At the specific area of interest, a plant pathologist or agronomist familiar with scouting techniques can look at differences in leaf color and patterns of damage to leaves and stems and quickly make an informed decision about the probable cause of the damage to a plant. Other examples of specific causes of variation include plant population, plant size and vigor. When differences in planting date, variety, seeding rate, seeding depth, herbicides and fertilizer applications are ruled out, the analysis might proceed to other factors such as differences in soil type, soil physical properties or soil profile, and drainage characteristics. Specific causes of variation related to the soil include depth of topsoil, presence of a claypan, perched water table, streaks of sandy or gravelly subsoil, tile lines, or historical differences in manure, fertilizer or lime application rates. Even if the cause of the difference is not determined, the information may still be important for future management decisions.
Tractor- and equipment-mounted sensors that measure electromagnetic radiation as equipment travels through the field are also being developed. These on-the-go sensors provide an alternative method for recording reflectance properties and offer the possibility of real-time adjustments of management practices. Specifically, radiometers are being used to measure the greenness of the canopy in crops such as corn to develop a method to automatically adjust side-dress nitrogen rates during application. Similar sensors are being developed to detect weeds for selective herbicide application and damage from insects in alfalfa for making pest management decisions.

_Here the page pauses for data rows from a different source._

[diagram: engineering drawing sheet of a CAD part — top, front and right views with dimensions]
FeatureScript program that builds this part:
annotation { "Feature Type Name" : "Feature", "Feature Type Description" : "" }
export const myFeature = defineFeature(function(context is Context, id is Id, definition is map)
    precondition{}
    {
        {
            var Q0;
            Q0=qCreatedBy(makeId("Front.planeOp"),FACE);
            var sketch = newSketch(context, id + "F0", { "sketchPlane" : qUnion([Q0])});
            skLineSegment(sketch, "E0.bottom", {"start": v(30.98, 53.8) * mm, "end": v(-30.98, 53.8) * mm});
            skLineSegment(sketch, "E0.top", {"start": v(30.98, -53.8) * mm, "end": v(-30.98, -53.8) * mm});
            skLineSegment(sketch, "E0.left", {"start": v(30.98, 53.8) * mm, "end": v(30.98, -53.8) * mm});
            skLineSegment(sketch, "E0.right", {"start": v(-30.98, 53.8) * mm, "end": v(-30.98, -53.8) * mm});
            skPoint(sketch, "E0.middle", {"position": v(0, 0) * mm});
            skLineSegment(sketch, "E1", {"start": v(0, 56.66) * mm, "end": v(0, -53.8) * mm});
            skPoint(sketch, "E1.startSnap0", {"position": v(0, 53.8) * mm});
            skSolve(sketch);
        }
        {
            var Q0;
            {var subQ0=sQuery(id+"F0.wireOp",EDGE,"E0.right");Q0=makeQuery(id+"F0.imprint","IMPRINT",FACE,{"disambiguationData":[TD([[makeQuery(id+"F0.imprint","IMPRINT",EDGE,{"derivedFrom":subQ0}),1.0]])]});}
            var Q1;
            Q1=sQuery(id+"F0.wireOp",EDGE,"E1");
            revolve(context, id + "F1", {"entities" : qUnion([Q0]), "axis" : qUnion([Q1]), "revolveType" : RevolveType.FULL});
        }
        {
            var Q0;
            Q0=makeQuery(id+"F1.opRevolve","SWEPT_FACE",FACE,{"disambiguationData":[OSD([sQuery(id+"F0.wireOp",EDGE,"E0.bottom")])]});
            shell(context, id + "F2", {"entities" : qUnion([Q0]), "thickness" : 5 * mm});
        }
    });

Remote sensing technologies provide an important tool to aid site-specific management of crops. Remote sensing has the potential to provide real-time analysis of the attributes of a growing crop that can assist in making timely management decisions that affect the outcome of the current crop. However, like other precision agriculture technologies, the information gained from remote sensing is more meaningful when combined with other available data. For this reason, even historical photographs can take on new value.
Incorporating remote sensing into your management activities requires discipline and will require new management techniques and technical skills. To be successful, remote sensing must be accompanied by a good conventional scouting program and the benefits of the improvements in management must outweigh the cost of the technology as well as the additional time spent in management.